Se a escola não for democrática, vai educar como?

 Prof. Martinho Condini


 

 Acredito que essa pergunta possibilita a reflexão de muitos gestores, gestoras, professoras, professores, alunas, alunos, pais e mães envolvidos na comunidade escolar.

A pandemia nos provou que a democracia passa muito longe das nossas escolas públicas. (às escolas privadas tem dono e cada um deles toca a banda e afinam os instrumentos da maneira que os agradam).

Durante a pandemia quantos jovens ficaram sem acesso às aulas por não terem recursos tecnológicos para assistir as aulas, e mesmo que alguns tivessem precários recursos, faltaram a eles o essencial no processo de ensinagem e aprendizagem, a relação humana, a ausência da amorosidade e a dialogicidade tão fundamentais para a construção da cidadania e do conhecimento.  

Mas quando me refiro à ausência de escolas democráticas, me refiro a democracia social e racial e a igualdade de oportunidade para todos na escola.
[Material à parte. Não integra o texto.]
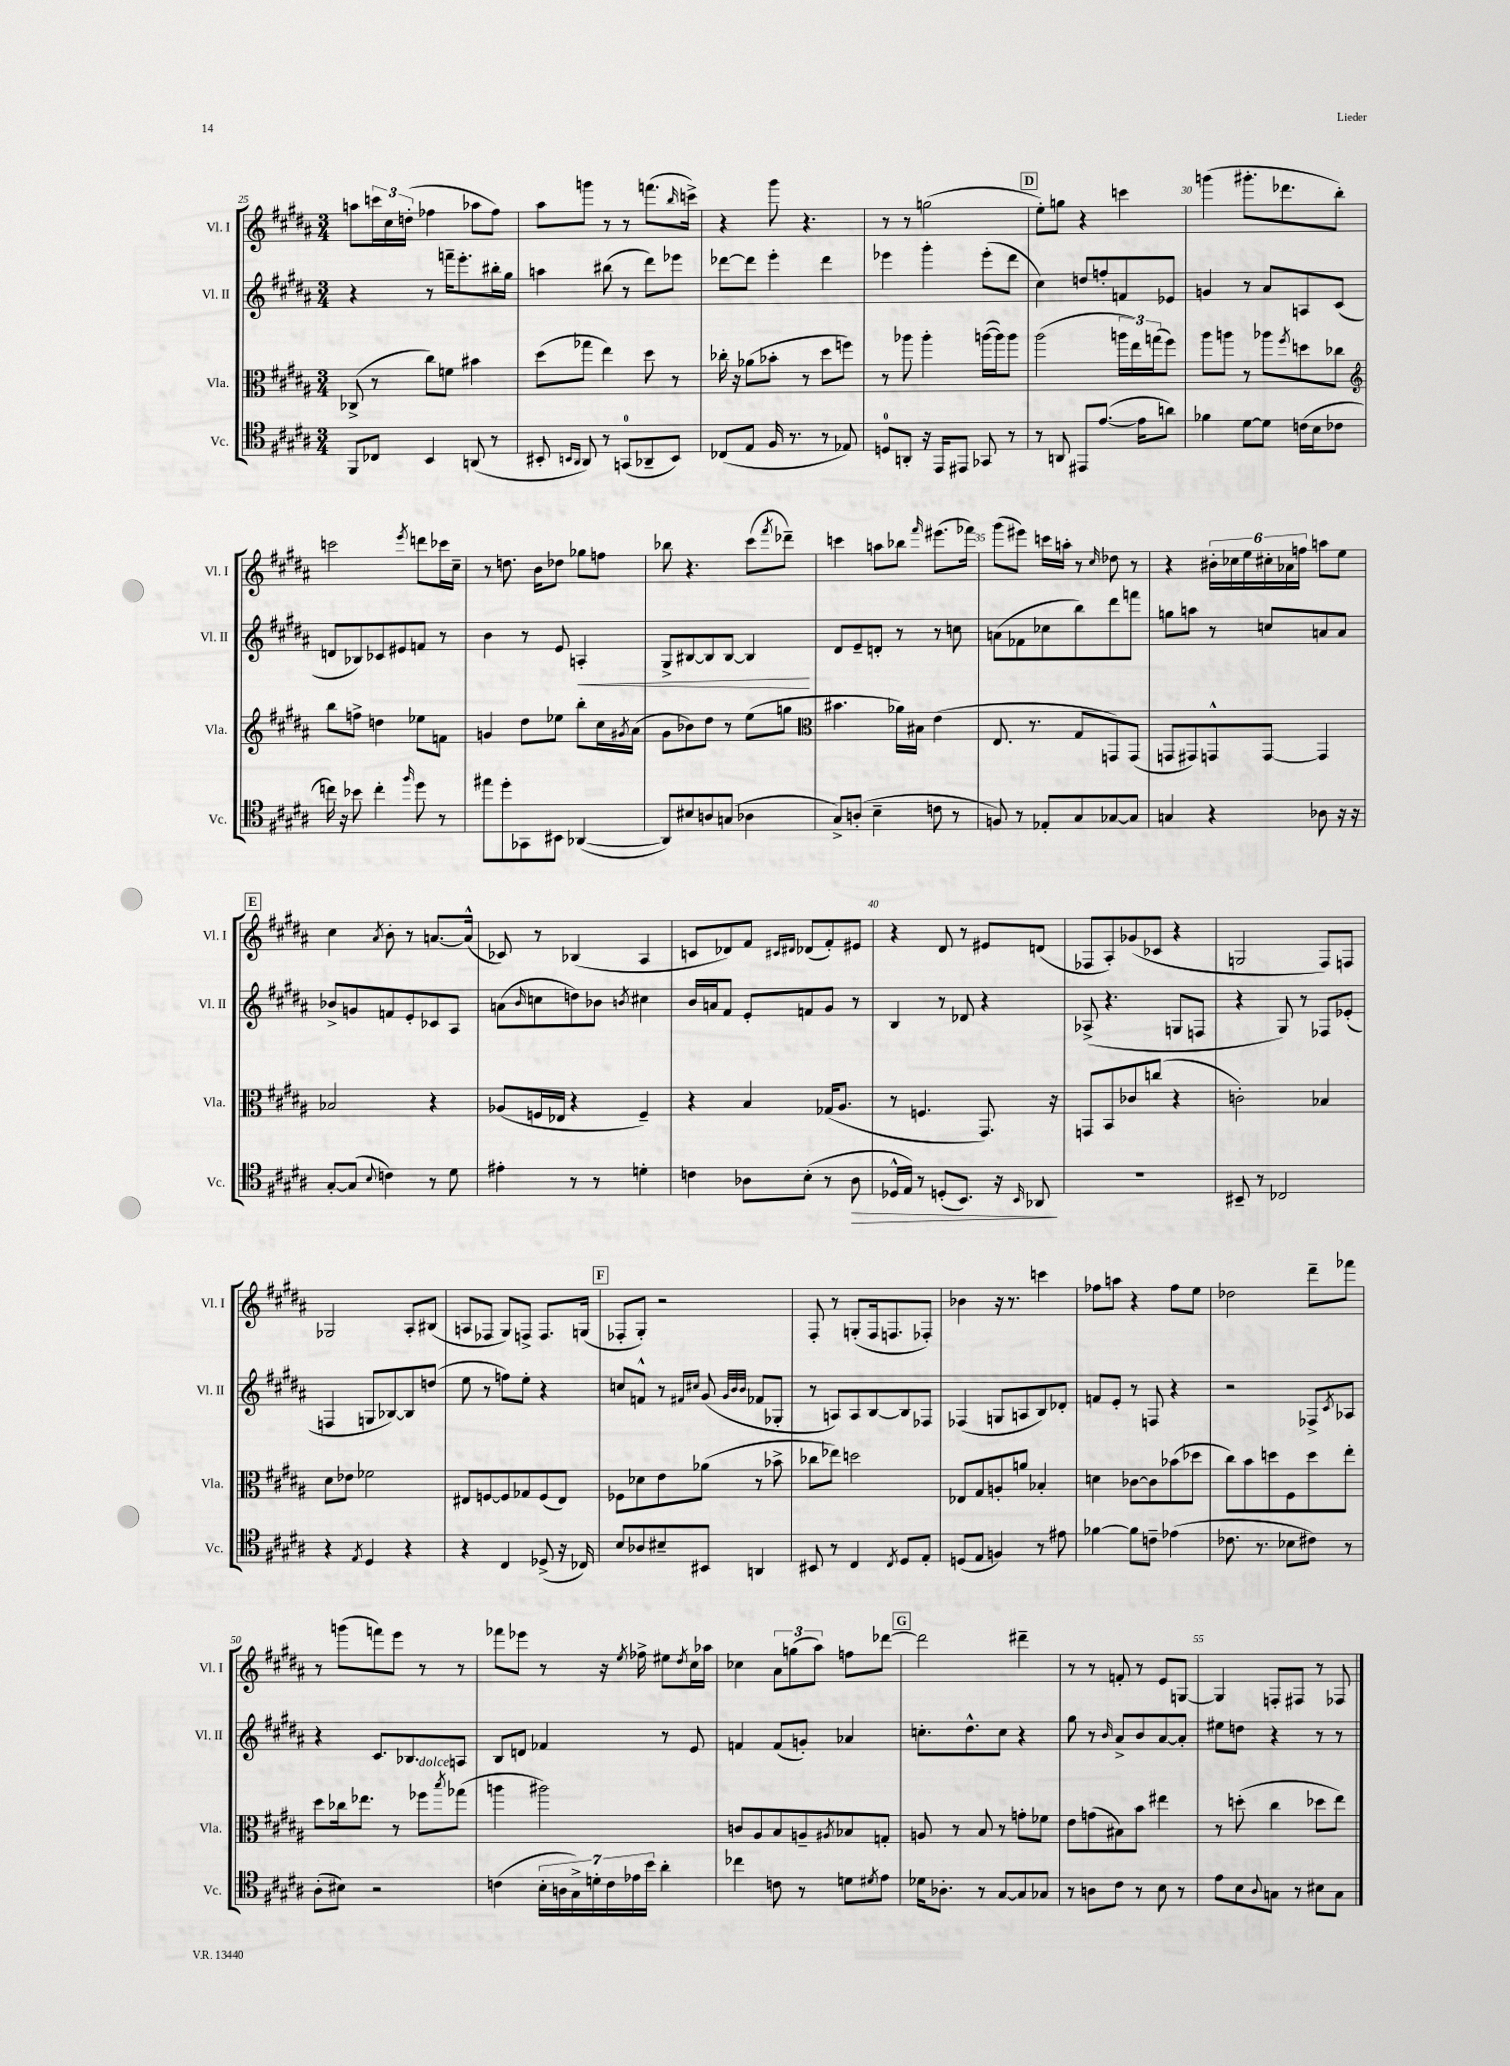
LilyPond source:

 Esta semana saiu uma pesquisa publicada no jornal a Folha de São Paulo sobre o racismo e preconceito nas escolas. 

Preconceito e Racismo, por serem estruturais em nossa cultura estão ainda muito presentes no ambiente escolar. E quando digo estrutural, significa que eles são construídos em outros espaços como a família e a religião. E a escola como espaço laico e público tem a obrigação e o dever de trabalhar essas questões a fundo, até a exaustão.  

Não podemos nos esquecer que a supremacia branca, os valores judaico-cristãos e o espírito capitalista sempre estiveram presentes na formação da nossa cultura e carregam consigo valores preconceituosos e raciais que ao longo da nossa história foram transmitidos pela escola.   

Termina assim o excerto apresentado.